Changes in the water cycle were at the heart of the latest IPCC report

(Sustainabilityenvironment.com) – The increase in global temperatures is changing the water cycle on the Planet at twice the speed expected. A trend that makes extreme climatic phenomena such as drought, torrential rain and consequent floods more likely, frequent and lasting. This is stated by a new study published in the journal Nature, which managed to quantify more accurately precipitation and evaporation on the oceans.

It is here that 77% of global rains fall and 85% of surface evaporation occurs. Rebalancing this piece, the result is completely different from what the most advanced climate models in use today predict.
Changes in the water cycle caused by global warming follow a general trend: they shift water from the hot regions to the colder ones, namely the poles. But the speed of the cycle, the study calculates, is double than expected: not from 2 to 4%, but up to 7.4%. And the faster this is, the more so is the shift to the poles. In absolute terms, the volume of water that would have moved at more extreme latitudes between 1970 and 2014 would be 46-77 thousand cubic kilometers.

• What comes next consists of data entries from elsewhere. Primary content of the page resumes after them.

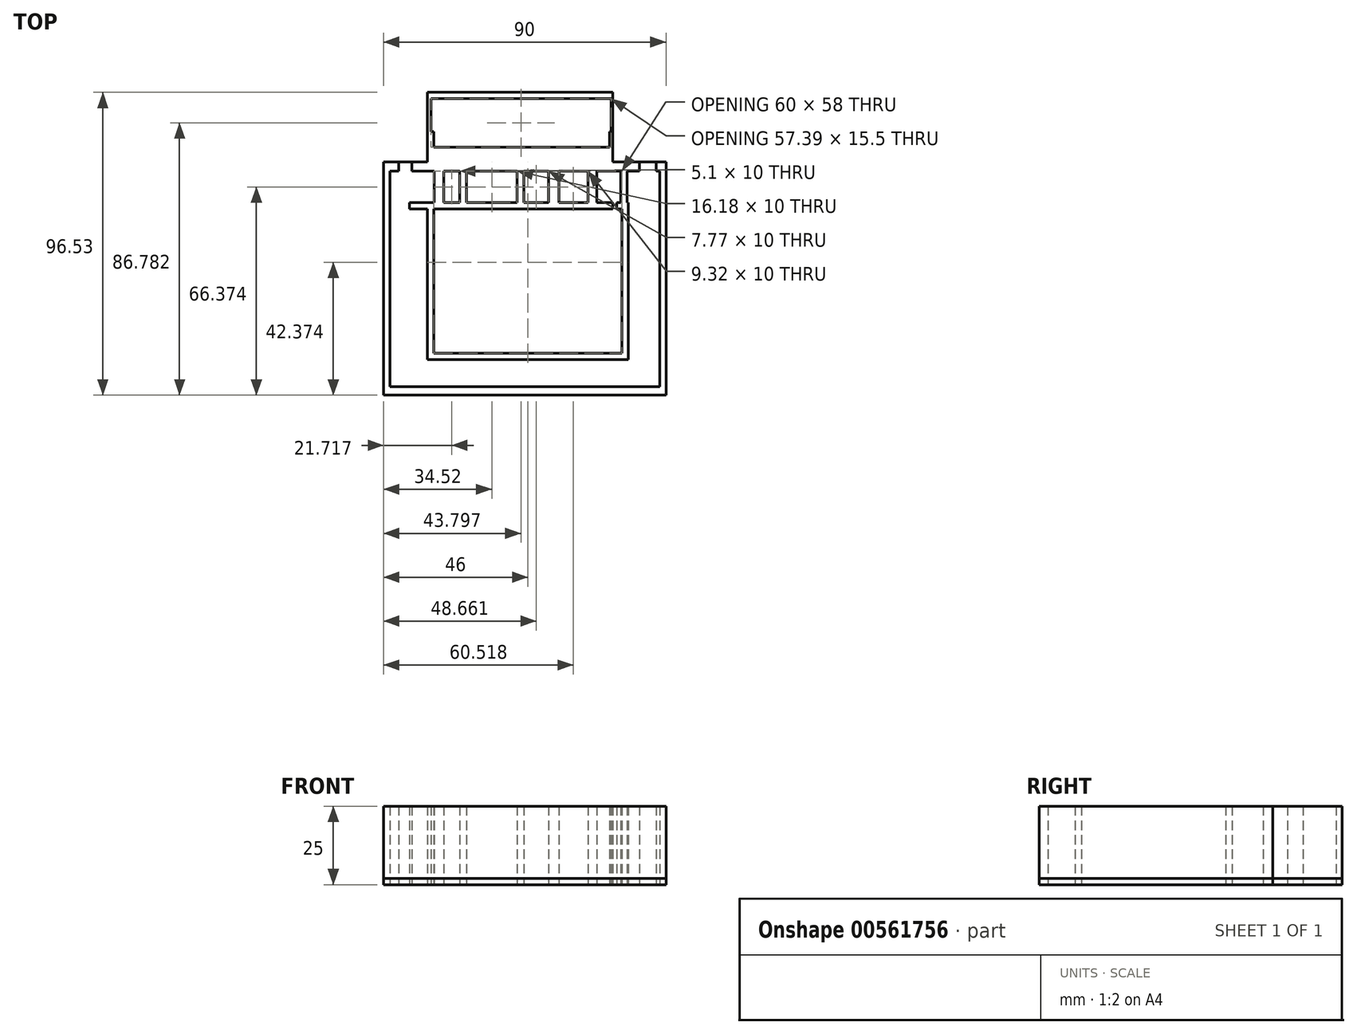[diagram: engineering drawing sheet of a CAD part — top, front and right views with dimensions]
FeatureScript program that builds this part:
annotation { "Feature Type Name" : "Feature", "Feature Type Description" : "" }
export const myFeature = defineFeature(function(context is Context, id is Id, definition is map)
    precondition{}
    {
        {
            var Q0;
            Q0=qCreatedBy(makeId("Top.planeOp"),FACE);
            var sketch = newSketch(context, id + "F0", { "sketchPlane" : qUnion([Q0])});
            skLineSegment(sketch, "E0.bottom", {"start": v(-74, 79.03) * mm, "end": v(-62.27, 79.03) * mm, "construction": true});
            skLineSegment(sketch, "E0.top", {"start": v(-62.27, 5.03) * mm, "end": v(-47.4, 5.03) * mm, "construction": true});
            skLineSegment(sketch, "E0.left", {"start": v(-62.27, 79.03) * mm, "end": v(-62.27, 5.03) * mm, "construction": true});
            skLineSegment(sketch, "E1.bottom", {"start": v(-74, 13.37) * mm, "end": v(-14, 13.37) * mm});
            skLineSegment(sketch, "E1.top", {"start": v(-74, 59.37) * mm, "end": v(-22.82, 59.37) * mm});
            skLineSegment(sketch, "E1.left", {"start": v(-74, 13.37) * mm, "end": v(-74, 59.37) * mm});
            skLineSegment(sketch, "E1.right", {"start": v(-14, 13.37) * mm, "end": v(-14, 59.37) * mm});
            skLineSegment(sketch, "E2.bottom", {"start": v(-76, 61.37) * mm, "end": v(-73.89, 61.37) * mm});
            skLineSegment(sketch, "E2.top", {"start": v(-76, 11.37) * mm, "end": v(-12, 11.37) * mm});
            skLineSegment(sketch, "E2.left", {"start": v(-76, 59.37) * mm, "end": v(-76, 11.37) * mm});
            skLineSegment(sketch, "E2.right", {"start": v(-12, 61.37) * mm, "end": v(-12, 11.37) * mm});
            skLineSegment(sketch, "E3", {"start": v(-24.82, 59.37) * mm, "end": v(-24.82, 52.37) * mm});
            skLineSegment(sketch, "E4.top", {"start": v(-32.73, 78.03) * mm, "end": v(-0.73, 78.03) * mm, "construction": true});
            skLineSegment(sketch, "E5", {"start": v(-90, 74.37) * mm, "end": v(-76, 74.37) * mm});
            skLineSegment(sketch, "E6", {"start": v(-74.9, 84.03) * mm, "end": v(-74.9, 94.53) * mm});
            skLineSegment(sketch, "E7", {"start": v(-74.9, 94.53) * mm, "end": v(-17.51, 94.53) * mm});
            skLineSegment(sketch, "E8", {"start": v(-17.51, 94.53) * mm, "end": v(-17.51, 84.03) * mm});
            skLineSegment(sketch, "E9", {"start": v(-17, 74.37) * mm, "end": v(0, 74.37) * mm});
            skLineSegment(sketch, "E10", {"start": v(-22.1, 61.37) * mm, "end": v(-76, 61.37) * mm});
            skLineSegment(sketch, "E11", {"start": v(-7, 31.7) * mm, "end": v(-9.5, 31.7) * mm});
            skLineSegment(sketch, "E12", {"start": v(-9.5, 31.7) * mm, "end": v(-9.5, 34.2) * mm});
            skLineSegment(sketch, "E13", {"start": v(-9.5, 34.2) * mm, "end": v(-7, 34.2) * mm});
            skLineSegment(sketch, "E14", {"start": v(-84.23, 36.5) * mm, "end": v(33.28, 36.5) * mm, "construction": true});
            skLineSegment(sketch, "E15", {"start": v(-17.51, 79.03) * mm, "end": v(-74, 79.03) * mm});
            skLineSegment(sketch, "E16", {"start": v(-17, 74.37) * mm, "end": v(-17, 96.53) * mm});
            skLineSegment(sketch, "E17", {"start": v(-17, 96.53) * mm, "end": v(-76, 96.53) * mm});
            skLineSegment(sketch, "E18", {"start": v(-76, 96.53) * mm, "end": v(-76, 74.37) * mm});
            skLineSegment(sketch, "E19", {"start": v(-15.12, 59.37) * mm, "end": v(-15.12, 52.37) * mm});
            skLineSegment(sketch, "E20", {"start": v(-22.82, 59.37) * mm, "end": v(-22.82, 52.37) * mm});
            skLineSegment(sketch, "E21", {"start": v(-14.4, 61.37) * mm, "end": v(-14.4, 71.37) * mm});
            skLineSegment(sketch, "E22", {"start": v(-22.1, 71.37) * mm, "end": v(-22.1, 61.37) * mm});
            skLineSegment(sketch, "E23.trimOffspring", {"start": v(-12, 61.37) * mm, "end": v(-14.4, 61.37) * mm});
            skLineSegment(sketch, "E24.trimOffspring", {"start": v(-17.64, 59.37) * mm, "end": v(-14, 59.37) * mm});
            skLineSegment(sketch, "E25.trimOffspring", {"start": v(-14.4, 61.37) * mm, "end": v(-12, 61.37) * mm});
            skLineSegment(sketch, "E26", {"start": v(-17.64, 59.37) * mm, "end": v(-22.82, 59.37) * mm});
            skPoint(sketch, "E27.orphan", {"position": v(0, 0) * mm});
            skLineSegment(sketch, "E28", {"start": v(-74, 84.03) * mm, "end": v(-74.9, 84.03) * mm});
            skLineSegment(sketch, "E29", {"start": v(-18, 79.03) * mm, "end": v(-17.51, 79.03) * mm});
            skLineSegment(sketch, "E30", {"start": v(-18, 79.03) * mm, "end": v(-18, 84.03) * mm});
            skLineSegment(sketch, "E31", {"start": v(-74, 84.03) * mm, "end": v(-74, 79.03) * mm});
            skLineSegment(sketch, "E32", {"start": v(-74, 79.03) * mm, "end": v(-74, 79.03) * mm});
            skLineSegment(sketch, "E33", {"start": v(-18, 84.03) * mm, "end": v(-17.51, 84.03) * mm});
            skLineSegment(sketch, "E34", {"start": v(-90, 47) * mm, "end": v(-90, 74.37) * mm});
            skLineSegment(sketch, "E35", {"start": v(-2, 2.73) * mm, "end": v(-2, 71.37) * mm});
            skLineSegment(sketch, "E36", {"start": v(-90, 0) * mm, "end": v(-90, 47) * mm});
            skLineSegment(sketch, "E37", {"start": v(0, 74.37) * mm, "end": v(0, 0) * mm});
            skLineSegment(sketch, "E38", {"start": v(-88, 71.37) * mm, "end": v(-2, 71.37) * mm});
            skLineSegment(sketch, "E39", {"start": v(-74, 52.37) * mm, "end": v(-14, 52.37) * mm});
            skLineSegment(sketch, "E40", {"start": v(-73, 51.37) * mm, "end": v(-22.82, 51.37) * mm});
            skLineSegment(sketch, "E41", {"start": v(-73, 51.37) * mm, "end": v(-73, 14.37) * mm});
            skLineSegment(sketch, "E42", {"start": v(-73, 14.37) * mm, "end": v(-15, 14.37) * mm});
            skLineSegment(sketch, "E43", {"start": v(-15, 14.37) * mm, "end": v(-15, 51.37) * mm});
            skLineSegment(sketch, "E44", {"start": v(-22.82, 52.37) * mm, "end": v(-22.82, 50.37) * mm});
            skLineSegment(sketch, "E45", {"start": v(-22.82, 50.37) * mm, "end": v(-15.12, 50.37) * mm});
            skLineSegment(sketch, "E46", {"start": v(-15.12, 50.37) * mm, "end": v(-15.12, 52.37) * mm});
            skLineSegment(sketch, "E47.trimOffspring", {"start": v(-15.12, 51.37) * mm, "end": v(-15, 51.37) * mm});
            skLineSegment(sketch, "E48", {"start": v(-22.82, 50.37) * mm, "end": v(-73, 50.37) * mm, "construction": true});
            skLineSegment(sketch, "E49", {"start": v(-15.12, 50.37) * mm, "end": v(-15, 50.37) * mm, "construction": true});
            skLineSegment(sketch, "E50", {"start": v(-22.1, 61.37) * mm, "end": v(-14.4, 61.37) * mm});
            skLineSegment(sketch, "E51", {"start": v(-24.82, 61.37) * mm, "end": v(-24.82, 78.03) * mm});
            skLineSegment(sketch, "E52", {"start": v(-12.4, 71.37) * mm, "end": v(-12.4, 61.37) * mm});
            skLineSegment(sketch, "E53", {"start": v(-12, 61.37) * mm, "end": v(-2, 61.37) * mm});
            skLineSegment(sketch, "E54", {"start": v(-12, 59.37) * mm, "end": v(-2, 59.37) * mm});
            skLineSegment(sketch, "E55", {"start": v(-74, 59.37) * mm, "end": v(-88, 59.37) * mm});
            skLineSegment(sketch, "E56", {"start": v(-76, 61.37) * mm, "end": v(-88, 61.37) * mm});
            skLineSegment(sketch, "E57", {"start": v(-73.89, 61.37) * mm, "end": v(-73.89, 71.37) * mm});
            skLineSegment(sketch, "E58", {"start": v(-70.83, 71.37) * mm, "end": v(-70.83, 61.37) * mm});
            skLineSegment(sketch, "E59", {"start": v(-65.74, 71.37) * mm, "end": v(-65.74, 61.37) * mm});
            skLineSegment(sketch, "E60", {"start": v(-63.57, 71.37) * mm, "end": v(-63.57, 61.37) * mm});
            skLineSegment(sketch, "E61", {"start": v(-47.39, 71.37) * mm, "end": v(-47.39, 61.37) * mm});
            skLineSegment(sketch, "E62", {"start": v(-45.22, 71.37) * mm, "end": v(-45.22, 61.37) * mm});
            skLineSegment(sketch, "E63", {"start": v(-37.45, 71.37) * mm, "end": v(-37.45, 61.37) * mm});
            skLineSegment(sketch, "E64", {"start": v(-34.14, 71.37) * mm, "end": v(-34.14, 61.37) * mm});
            skLineSegment(sketch, "E65.trimOffspring", {"start": v(-70.83, 61.37) * mm, "end": v(-65.74, 61.37) * mm});
            skLineSegment(sketch, "E66.trimOffspring", {"start": v(-63.57, 61.37) * mm, "end": v(-47.39, 61.37) * mm});
            skLineSegment(sketch, "E67.trimOffspring", {"start": v(-45.22, 61.37) * mm, "end": v(-37.45, 61.37) * mm});
            skLineSegment(sketch, "E68.trimOffspring", {"start": v(-34.14, 61.37) * mm, "end": v(-22.1, 61.37) * mm});
            skLineSegment(sketch, "E69", {"start": v(-16.94, 61.37) * mm, "end": v(-16.94, 59.37) * mm});
            skLineSegment(sketch, "E70", {"start": v(-81.77, 61.37) * mm, "end": v(-81.77, 59.37) * mm});
            skLineSegment(sketch, "E71", {"start": v(-85.98, 61.37) * mm, "end": v(-85.98, 59.37) * mm});
            skLineSegment(sketch, "E72", {"start": v(-85.18, 74.37) * mm, "end": v(-85.18, 71.37) * mm});
            skLineSegment(sketch, "E73", {"start": v(-80.98, 74.37) * mm, "end": v(-80.98, 71.37) * mm});
            skLineSegment(sketch, "E74", {"start": v(-5.96, 74.37) * mm, "end": v(-5.96, 71.37) * mm});
            skLineSegment(sketch, "E75", {"start": v(-3.17, 74.37) * mm, "end": v(-3.17, 71.37) * mm});
            skLineSegment(sketch, "E76", {"start": v(-88, 71.37) * mm, "end": v(-88, 2.73) * mm});
            skLineSegment(sketch, "E77", {"start": v(-90, 0) * mm, "end": v(0, 0) * mm});
            skLineSegment(sketch, "E78", {"start": v(-88, 2.73) * mm, "end": v(-2, 2.73) * mm});
            skLineSegment(sketch, "E79", {"start": v(-15.63, 61.37) * mm, "end": v(-15.63, 59.37) * mm});
            skLineSegment(sketch, "E80", {"start": v(-82.64, 74.37) * mm, "end": v(-82.64, 71.37) * mm});
            skLineSegment(sketch, "E81", {"start": v(-8.5, 74.37) * mm, "end": v(-8.5, 71.37) * mm});
            skSolve(sketch);
        }
        {
            var Q0;
            {var subQ6=sQuery(id+"F0.wireOp",EDGE,"aaf6255e-d457-4121-a573-c6537bed1f96");Q0=makeQuery(id+"F0.imprint","IMPRINT",FACE,{"disambiguationData":[TD([[makeQuery(id+"F0.imprint","IMPRINT",EDGE,{"derivedFrom":subQ6}),-1.0]])]});}
            var Q1;
            {var subQ3=sQuery(id+"F0.wireOp",EDGE,"5609a195-c4f9-4922-93db-bb14c538a4c4");Q1=makeQuery(id+"F0.imprint","IMPRINT",FACE,{"disambiguationData":[TD([[makeQuery(id+"F0.imprint","IMPRINT",EDGE,{"derivedFrom":subQ3}),1.0]])]});}
            var Q2;
            {var subQ0=sQuery(id+"F0.wireOp",EDGE,"E11");Q2=makeQuery(id+"F0.imprint","IMPRINT",FACE,{"disambiguationData":[TD([[makeQuery(id+"F0.imprint","IMPRINT",EDGE,{"derivedFrom":subQ0}),-1.0]])]});}
            var Q3;
            {var subQ18=sQuery(id+"F0.wireOp",EDGE,"E1.bottom");Q3=makeQuery(id+"F0.imprint","IMPRINT",FACE,{"disambiguationData":[TD([[makeQuery(id+"F0.imprint","IMPRINT",EDGE,{"derivedFrom":subQ18}),-1.0]])]});}
            var Q4;
            Q4=makeQuery(id+"F0.imprint","IMPRINT",FACE,{"disambiguationData":[TD([[makeQuery(id+"F0.imprint","IMPRINT",EDGE,{"derivedFrom":sQuery(id+"F0.wireOp",EDGE,"E6")}),1.0]])]});
            var Q5;
            {var subQ11=sQuery(id+"F0.wireOp",EDGE,"E34");Q5=makeQuery(id+"F0.imprint","IMPRINT",FACE,{"disambiguationData":[TD([[makeQuery(id+"F0.imprint","IMPRINT",EDGE,{"derivedFrom":subQ11}),-1.0]])]});}
            extrude(context, id + "F1", {"entities" : qUnion([Q0, Q1, Q2, Q3, Q4, Q5]), "depth" : 25 * mm, "offsetDistance" : 25 * mm});
        }
        {
            var Q0;
            {var subQ5=sQuery(id+"F0.wireOp",EDGE,"E69");Q0=makeQuery(id+"F0.imprint","IMPRINT",FACE,{"disambiguationData":[TD([[makeQuery(id+"F0.imprint","IMPRINT",EDGE,{"derivedFrom":subQ5}),-1.0]])]});}
            var Q1;
            {var subQ5=sQuery(id+"F0.wireOp",EDGE,"FqiR6hEK-ze8Q-b9ag-ECoh-BVBlXcEPhcP8");Q1=makeQuery(id+"F0.imprint","IMPRINT",FACE,{"disambiguationData":[TD([[makeQuery(id+"F0.imprint","IMPRINT",EDGE,{"derivedFrom":subQ5}),1.0]])]});}
            var Q2;
            {var subQ18=sQuery(id+"F0.wireOp",EDGE,"E1.bottom");Q2=makeQuery(id+"F0.imprint","IMPRINT",FACE,{"disambiguationData":[TD([[makeQuery(id+"F0.imprint","IMPRINT",EDGE,{"derivedFrom":subQ18}),-1.0]])]});}
            var Q3;
            {var subQ0=sQuery(id+"F0.wireOp",EDGE,"E22");Q3=makeQuery(id+"F0.imprint","IMPRINT",FACE,{"disambiguationData":[TD([[makeQuery(id+"F0.imprint","IMPRINT",EDGE,{"derivedFrom":subQ0}),-1.0]])]});}
            var Q4;
            {var subQ0=sQuery(id+"F0.wireOp",EDGE,"E21");Q4=makeQuery(id+"F0.imprint","IMPRINT",FACE,{"disambiguationData":[TD([[makeQuery(id+"F0.imprint","IMPRINT",EDGE,{"derivedFrom":subQ0}),-1.0]])]});}
            var Q5;
            {var subQ2=sQuery(id+"F0.wireOp",EDGE,"E63");Q5=makeQuery(id+"F0.imprint","IMPRINT",FACE,{"disambiguationData":[TD([[makeQuery(id+"F0.imprint","IMPRINT",EDGE,{"derivedFrom":subQ2}),1.0]])]});}
            var Q6;
            {var subQ0=sQuery(id+"F0.wireOp",EDGE,"E61");Q6=makeQuery(id+"F0.imprint","IMPRINT",FACE,{"disambiguationData":[TD([[makeQuery(id+"F0.imprint","IMPRINT",EDGE,{"derivedFrom":subQ0}),1.0]])]});}
            var Q7;
            {var subQ0=sQuery(id+"F0.wireOp",EDGE,"E59");Q7=makeQuery(id+"F0.imprint","IMPRINT",FACE,{"disambiguationData":[TD([[makeQuery(id+"F0.imprint","IMPRINT",EDGE,{"derivedFrom":subQ0}),1.0]])]});}
            var Q8;
            {var subQ0=sQuery(id+"F0.wireOp",EDGE,"E57");Q8=makeQuery(id+"F0.imprint","IMPRINT",FACE,{"disambiguationData":[TD([[makeQuery(id+"F0.imprint","IMPRINT",EDGE,{"derivedFrom":subQ0}),-1.0]])]});}
            extrude(context, id + "F2", {"entities" : qUnion([Q0, Q1, Q2, Q3, Q4, Q5, Q6, Q7, Q8]), "operationType" : NewBodyOperationType.ADD, "depth" : 25 * mm, "offsetDistance" : 25 * mm});
        }
        {
            var Q0;
            Q0=qCreatedBy(makeId("Top.planeOp"),FACE);
            var sketch = newSketch(context, id + "F3", { "sketchPlane" : qUnion([Q0])});
            skLineSegment(sketch, "E82.bottom", {"start": v(0, 0) * mm, "end": v(-90, 0) * mm});
            skLineSegment(sketch, "E82.top", {"start": v(-17, 96.53) * mm, "end": v(-76, 96.53) * mm});
            skLineSegment(sketch, "E82.left", {"start": v(0, 0) * mm, "end": v(0, 74.37) * mm});
            skLineSegment(sketch, "E82.right", {"start": v(-90, 0) * mm, "end": v(-90, 74.37) * mm});
            skLineSegment(sketch, "E83", {"start": v(-76, 96.53) * mm, "end": v(-76, 74.37) * mm});
            skLineSegment(sketch, "E84", {"start": v(-76, 74.37) * mm, "end": v(-90, 74.37) * mm});
            skLineSegment(sketch, "E85", {"start": v(-17, 96.53) * mm, "end": v(-17, 74.37) * mm});
            skLineSegment(sketch, "E86", {"start": v(-17, 74.37) * mm, "end": v(0, 74.37) * mm});
            skSolve(sketch);
        }
        {
            var Q0;
            Q0=qSketchRegion(id+"F3",true);
            extrude(context, id + "F4", {"entities" : qUnion([Q0]), "depth" : 2 * mm, "offsetDistance" : 25 * mm});
        }
    });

In this period, the transportation of fresh water to the poles from warm to cold ocean regions occurred at a rate of 34-62 milli-Sverdrup (mSv), a rate that is not replicated in the current generation of climate models” such as CMIP6, the authors conclude.

The sixth update of the IPCC report, released last August, warned that the rate of change in the water cycle is intensifying. Among the expected consequences, an increase in heavy rains on almost all regions of the Planet, while drier conditions will occur in the Mediterranean basin, parts of Australia and South America, South Africa and the west coast of the United States.